• **Problem**: Look through the listing below for the word "between" and copy every line where it occurs.

• **Input**:
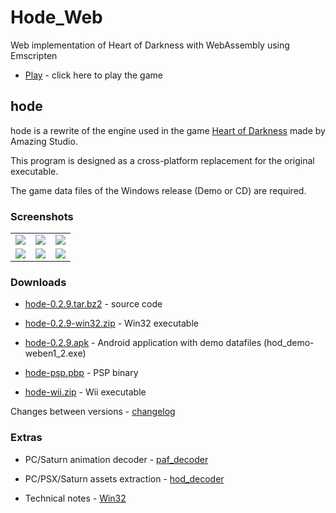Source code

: # Hode_Web

Web implementation of Heart of Darkness with WebAssembly using Emscripten

- [Play](https://weefle.github.io/Hode_Web/public/hode) - click here to play the game

## hode

hode is a rewrite of the engine used in the game [Heart of Darkness](https://en.wikipedia.org/wiki/Heart_of_Darkness_(video_game)) made by Amazing Studio.
  

This program is designed as a cross-platform replacement for the original executable.
  

  

The game data files of the Windows release (Demo or CD) are required.

### Screenshots
<table border="0" cellspacing="5">
	<tbody><tr>
		<td align="center"><img src="https://media.discordapp.net/attachments/498575486746624012/1083465074133446736/hode_1.thumb.jpg"/></td>
		<td align="center"><img src="https://media.discordapp.net/attachments/498575486746624012/1083465074565464104/hode_8.thumb.jpg"/></td>
		<td align="center"><img src="https://media.discordapp.net/attachments/498575486746624012/1083465074787766332/hode_B.thumb.jpg"/></td>
	</tr>
	<tr>
		<td align="center"><img src="https://media.discordapp.net/attachments/498575486746624012/1083465074980696084/hode_C.thumb.jpg"/></td>
		<td align="center"><img src="https://media.discordapp.net/attachments/498575486746624012/1083465075219775630/hode_D.thumb.jpg"/></td>
		<td align="center"><img src="https://media.discordapp.net/attachments/498575486746624012/1083465075479826433/hode_F.thumb.jpg"/></td>
	</tr>
</tbody></table>


### Downloads

	

- [hode-0.2.9.tar.bz2](https://www.dropbox.com/s/3jk9pp26fr4uf0d/hode-0.2.9.tar.bz2?dl=0) - source code

	

- [hode-0.2.9-win32.zip](https://www.dropbox.com/s/e7xaf76u4nmlw9r/hode-0.2.9-win32.zip?dl=0) - Win32 executable

	

- [hode-0.2.9.apk](https://www.dropbox.com/s/bgutnoi18fuf0am/hode-0.2.9.apk?dl=0) - Android application with demo datafiles (hod_demo-weben1_2.exe)

	

- [hode-psp.pbp](https://www.dropbox.com/s/ep0yg8aw5z3pp06/EBOOT.PBP?dl=0) - PSP binary

	

- [hode-wii.zip](https://www.dropbox.com/s/zpoz70d1z653frt/hode-wii.zip?dl=0) - Wii executable


Changes between versions - [changelog](http://cyxdown.free.fr/hode/CHANGES.txt)


### Extras

        
- PC/Saturn animation decoder - [paf_decoder](http://cyxdown.free.fr/pafdec)

	

- PC/PSX/Saturn assets extraction - [hod_decoder](http://cyxdown.free.fr/hode/hod_decoder-5abf5a0.zip)

	

- Technical notes - [Win32](https://www.dropbox.com/s/bga1hfpigctfxgw/HOD_Win32.pdf?dl=0)
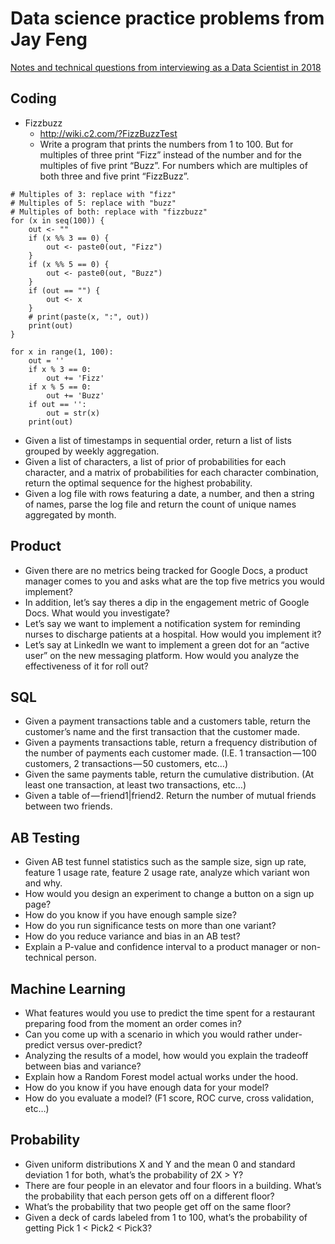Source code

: # Data science practice problems from Jay Feng
[Notes and technical questions from interviewing as a Data Scientist in 2018](https://towardsdatascience.com/notes-and-technical-questions-from-interviewing-as-a-data-scientist-in-2018-20e7e3ee4ab3)

## Coding
* Fizzbuzz
    * http://wiki.c2.com/?FizzBuzzTest
    * Write a program that prints the numbers from 1 to 100. But for multiples of three print “Fizz” instead of the number and for the multiples of five print “Buzz”. For numbers which are multiples of both three and five print “FizzBuzz”.

```{r}
# Multiples of 3: replace with "fizz"
# Multiples of 5: replace with "buzz"
# Multiples of both: replace with "fizzbuzz"
for (x in seq(100)) {
    out <- ""
    if (x %% 3 == 0) {
        out <- paste0(out, "Fizz")
    }
    if (x %% 5 == 0) {
        out <- paste0(out, "Buzz")
    }
    if (out == "") {
        out <- x
    }
    # print(paste(x, ":", out))
    print(out)
}
```

```{python}
for x in range(1, 100):
    out = ''
    if x % 3 == 0:
        out += 'Fizz'
    if x % 5 == 0:
        out += 'Buzz'
    if out == '':
        out = str(x)
    print(out)
```

* Given a list of timestamps in sequential order, return a list of lists grouped by weekly aggregation.
* Given a list of characters, a list of prior of probabilities for each character, and a matrix of probabilities for each character combination, return the optimal sequence for the highest probability.
* Given a log file with rows featuring a date, a number, and then a string of names, parse the log file and return the count of unique names aggregated by month.
## Product
* Given there are no metrics being tracked for Google Docs, a product manager comes to you and asks what are the top five metrics you would implement?
* In addition, let’s say theres a dip in the engagement metric of Google Docs. What would you investigate?
* Let’s say we want to implement a notification system for reminding nurses to discharge patients at a hospital. How would you implement it?
* Let’s say at LinkedIn we want to implement a green dot for an “active user” on the new messaging platform. How would you analyze the effectiveness of it for roll out?
## SQL
* Given a payment transactions table and a customers table, return the customer’s name and the first transaction that the customer made.
* Given a payments transactions table, return a frequency distribution of the number of payments each customer made. (I.E. 1 transaction — 100 customers, 2 transactions — 50 customers, etc…)
* Given the same payments table, return the cumulative distribution. (At least one transaction, at least two transactions, etc…)
* Given a table of — friend1|friend2. Return the number of mutual friends between two friends.
## AB Testing
* Given AB test funnel statistics such as the sample size, sign up rate, feature 1 usage rate, feature 2 usage rate, analyze which variant won and why.
* How would you design an experiment to change a button on a sign up page?
* How do you know if you have enough sample size?
* How do you run significance tests on more than one variant?
* How do you reduce variance and bias in an AB test?
* Explain a P-value and confidence interval to a product manager or non-technical person.
## Machine Learning
* What features would you use to predict the time spent for a restaurant preparing food from the moment an order comes in?
* Can you come up with a scenario in which you would rather under-predict versus over-predict?
* Analyzing the results of a model, how would you explain the tradeoff between bias and variance?
* Explain how a Random Forest model actual works under the hood.
* How do you know if you have enough data for your model?
* How do you evaluate a model? (F1 score, ROC curve, cross validation, etc…)
## Probability
* Given uniform distributions X and Y and the mean 0 and standard deviation 1 for both, what’s the probability of 2X > Y?
* There are four people in an elevator and four floors in a building. What’s the probability that each person gets off on a different floor?
* What’s the probability that two people get off on the same floor?
* Given a deck of cards labeled from 1 to 100, what’s the probability of getting Pick 1 < Pick2 < Pick3?
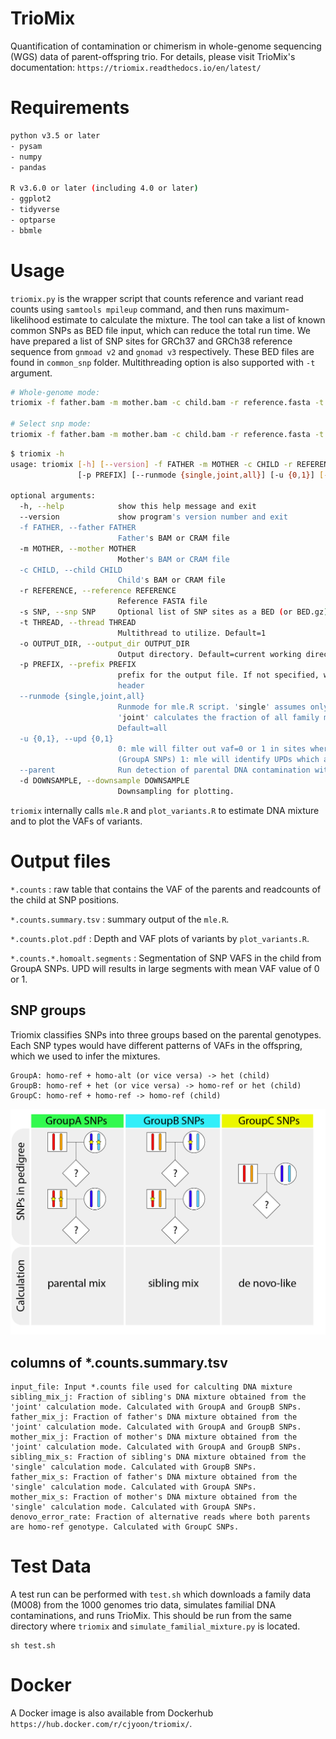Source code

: # TrioMix
Quantification of contamination or chimerism in whole-genome sequencing (WGS) data of parent-offspring trio. 
For details, please visit TrioMix's documentation: `https://triomix.readthedocs.io/en/latest/`


# Requirements
```bash
python v3.5 or later
- pysam
- numpy
- pandas

R v3.6.0 or later (including 4.0 or later)
- ggplot2
- tidyverse
- optparse
- bbmle
```
# Usage
`triomix.py` is the wrapper script that counts reference and variant read counts using `samtools mpileup` command, and then runs maximum-likelihood estimate to calculate the mixture. The tool can take a list of known common SNPs as BED file input, which can reduce the total run time. We have prepared a list of SNP sites for GRCh37 and GRCh38 reference sequence from `gnmoad v2` and `gnomad v3` respectively. These BED files are found in `common_snp` folder. Multithreading option is also supported with `-t` argument. 


```bash
# Whole-genome mode:
triomix -f father.bam -m mother.bam -c child.bam -r reference.fasta -t 4

# Select snp mode:
triomix -f father.bam -m mother.bam -c child.bam -r reference.fasta -t 4 -s common_snp/grch38_common_snp.bed.gz

```


```bash
$ triomix -h
usage: triomix [-h] [--version] -f FATHER -m MOTHER -c CHILD -r REFERENCE [-s SNP] [-t THREAD] [-o OUTPUT_DIR]
               [-p PREFIX] [--runmode {single,joint,all}] [-u {0,1}] [--parent] [-d DOWNSAMPLE]

optional arguments:
  -h, --help            show this help message and exit
  --version             show program's version number and exit
  -f FATHER, --father FATHER
                        Father's BAM or CRAM file
  -m MOTHER, --mother MOTHER
                        Mother's BAM or CRAM file
  -c CHILD, --child CHILD
                        Child's BAM or CRAM file
  -r REFERENCE, --reference REFERENCE
                        Reference FASTA file
  -s SNP, --snp SNP     Optional list of SNP sites as a BED (or BED.gz) file
  -t THREAD, --thread THREAD
                        Multithread to utilize. Default=1
  -o OUTPUT_DIR, --output_dir OUTPUT_DIR
                        Output directory. Default=current working directory
  -p PREFIX, --prefix PREFIX
                        prefix for the output file. If not specified, will use the SM tag from the child bam's
                        header
  --runmode {single,joint,all}
                        Runmode for mle.R script. 'single' assumes only 1 contamination source within family.
                        'joint' calculates the fraction of all family members jointly. 'all' runs both modes.
                        Default=all
  -u {0,1}, --upd {0,1}
                        0: mle will filter out vaf=0 or 1 in sites where parental genotypes are homo-ref + homo-alt
                        (GroupA SNPs) 1: mle will identify UPDs which appears as contamination. Default=1
  --parent              Run detection of parental DNA contamination with child's DNA
  -d DOWNSAMPLE, --downsample DOWNSAMPLE
                        Downsampling for plotting.
```
`triomix` internally calls `mle.R` and `plot_variants.R` to estimate DNA mixture and to plot the VAFs of variants.


# Output files
`*.counts` : raw table that contains the VAF of the parents and readcounts of the child at SNP positions. 

`*.counts.summary.tsv` : summary output of the `mle.R`. 

`*.counts.plot.pdf` : Depth and VAF plots of variants by `plot_variants.R`. 

`*.counts.*.homoalt.segments` : Segmentation of SNP VAFS in the child from GroupA SNPs. UPD will results in large segments with mean VAF value of 0 or 1. 

## SNP groups
Triomix classifies SNPs into three groups based on the parental genotypes. Each SNP types would have different patterns of VAFs in the offspring, which we used to infer the mixtures. 
```
GroupA: homo-ref + homo-alt (or vice versa) -> het (child)
GroupB: homo-ref + het (or vice versa) -> homo-ref or het (child)
GroupC: homo-ref + homo-ref -> homo-ref (child)
```
![SNP groups](images/snp_groups.png "SNP groups")

## columns of *.counts.summary.tsv
```
input_file: Input *.counts file used for calculting DNA mixture
sibling_mix_j: Fraction of sibling's DNA mixture obtained from the 'joint' calculation mode. Calculated with GroupA and GroupB SNPs.
father_mix_j: Fraction of father's DNA mixture obtained from the 'joint' calculation mode. Calculated with GroupA and GroupB SNPs.
mother_mix_j: Fraction of mother's DNA mixture obtained from the 'joint' calculation mode. Calculated with GroupA and GroupB SNPs.
sibling_mix_s: Fraction of sibling's DNA mixture obtained from the 'single' calculation mode. Calculated with GroupB SNPs.
father_mix_s: Fraction of father's DNA mixture obtained from the 'single' calculation mode. Calculated with GroupA SNPs.
mother_mix_s: Fraction of mother's DNA mixture obtained from the 'single' calculation mode. Calculated with GroupA SNPs.
denovo_error_rate: Fraction of alternative reads where both parents are homo-ref genotype. Calculated with GroupC SNPs.
```

# Test Data
A test run can be performed with `test.sh` which downloads a family data (M008) from the 1000 genomes trio data, simulates familial DNA contaminations, and runs TrioMix. This should be run from the same directory where `triomix` and `simulate_familial_mixture.py` is located.
```
sh test.sh
```


# Docker
A Docker image is also available from Dockerhub `https://hub.docker.com/r/cjyoon/triomix/`. 

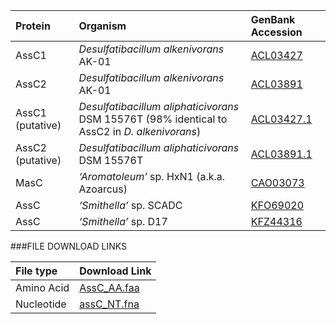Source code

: Protein | Organism | GenBank Accession |
 :--- | :--- | :--- |
| AssC1 | *Desulfatibacillum alkenivorans* AK-01 | [ACL03427](http://www.ncbi.nlm.nih.gov/protein/ACL03427) |
| AssC2 | *Desulfatibacillum alkenivorans* AK-01 | [ACL03891](http://www.ncbi.nlm.nih.gov/protein/ACL03891) |
| AssC1 (putative) | *Desulfatibacillum aliphaticivorans* DSM 15576T (98% identical to AssC2 in _D. alkenivorans_) | [ACL03427.1](http://www.ncbi.nlm.nih.gov/protein/ACL03427.1) |
| AssC2 (putative) | *Desulfatibacillum aliphaticivorans* DSM 15576T | [ACL03891.1](http://www.ncbi.nlm.nih.gov/protein/ACL03891.1) |
| MasC | *‘Aromatoleum’* sp. HxN1 (a.k.a. Azoarcus) | [CAO03073](http://www.ncbi.nlm.nih.gov/protein/CAO03073) |
| AssC | *‘Smithella’* sp.  SCADC | [KFO69020](http://www.ncbi.nlm.nih.gov/protein/KFO69020) |
| AssC | *‘Smithella’* sp.  D17 | [KFZ44316](http://www.ncbi.nlm.nih.gov/protein/KFZ44316) |

###FILE DOWNLOAD LINKS

 File type | Download Link |
 :--- | :---------- | 
| Amino Acid | [AssC_AA.faa](amino_acid/AssC_AA.faa) |
| Nucleotide | [assC_NT.fna](nucleotide/assC_NT.fna) |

• **Result of the task**:
Changes between versions - [changelog](http://cyxdown.free.fr/hode/CHANGES.txt)
* Given a table of — friend1|friend2. Return the number of mutual friends between two friends.
* Analyzing the results of a model, how would you explain the tradeoff between bias and variance?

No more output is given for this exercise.